Assigned task => Rewrite the lines from the one containing "提供了远程通讯，对多种基于单" through the end of the lines, substituting "持久连接" for "长连接" and leaving everything else unchanged.

[Dataset entries]

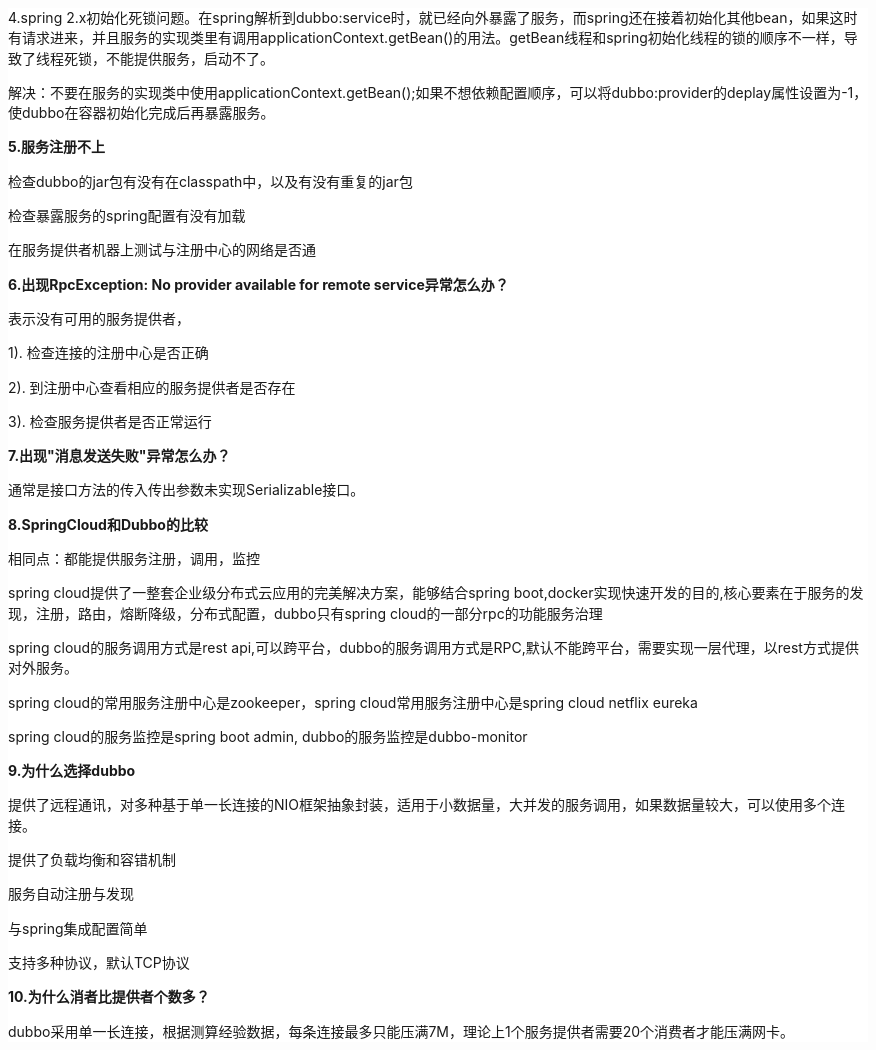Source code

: 4.spring 2.x初始化死锁问题。在spring解析到dubbo:service时，就已经向外暴露了服务，而spring还在接着初始化其他bean，如果这时有请求进来，并且服务的实现类里有调用applicationContext.getBean()的用法。getBean线程和spring初始化线程的锁的顺序不一样，导致了线程死锁，不能提供服务，启动不了。

解决：不要在服务的实现类中使用applicationContext.getBean();如果不想依赖配置顺序，可以将dubbo:provider的deplay属性设置为-1，使dubbo在容器初始化完成后再暴露服务。

 

**5.服务注册不上**

检查dubbo的jar包有没有在classpath中，以及有没有重复的jar包

检查暴露服务的spring配置有没有加载

在服务提供者机器上测试与注册中心的网络是否通

 

**6.出现RpcException: No provider available for remote service异常怎么办？**

表示没有可用的服务提供者，

1). 检查连接的注册中心是否正确

2). 到注册中心查看相应的服务提供者是否存在

3). 检查服务提供者是否正常运行

 

**7.出现"消息发送失败"异常怎么办？**

通常是接口方法的传入传出参数未实现Serializable接口。

 

**8.SpringCloud和Dubbo的比较**

相同点：都能提供服务注册，调用，监控

spring cloud提供了一整套企业级分布式云应用的完美解决方案，能够结合spring boot,docker实现快速开发的目的,核心要素在于服务的发现，注册，路由，熔断降级，分布式配置，dubbo只有spring cloud的一部分rpc的功能服务治理

spring cloud的服务调用方式是rest api,可以跨平台，dubbo的服务调用方式是RPC,默认不能跨平台，需要实现一层代理，以rest方式提供对外服务。

spring cloud的常用服务注册中心是zookeeper，spring cloud常用服务注册中心是spring cloud netflix eureka

spring cloud的服务监控是spring boot admin, dubbo的服务监控是dubbo-monitor

 

**9.为什么选择dubbo**

提供了远程通讯，对多种基于单一长连接的NIO框架抽象封装，适用于小数据量，大并发的服务调用，如果数据量较大，可以使用多个连接。

提供了负载均衡和容错机制

服务自动注册与发现

与spring集成配置简单

支持多种协议，默认TCP协议

**10.为什么消者比提供者个数多？**

dubbo采用单一长连接，根据测算经验数据，每条连接最多只能压满7M，理论上1个服务提供者需要20个消费者才能压满网卡。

Result of this task =>
提供了远程通讯，对多种基于单一持久连接的NIO框架抽象封装，适用于小数据量，大并发的服务调用，如果数据量较大，可以使用多个连接。

提供了负载均衡和容错机制

服务自动注册与发现

与spring集成配置简单

支持多种协议，默认TCP协议

**10.为什么消者比提供者个数多？**

dubbo采用单一持久连接，根据测算经验数据，每条连接最多只能压满7M，理论上1个服务提供者需要20个消费者才能压满网卡。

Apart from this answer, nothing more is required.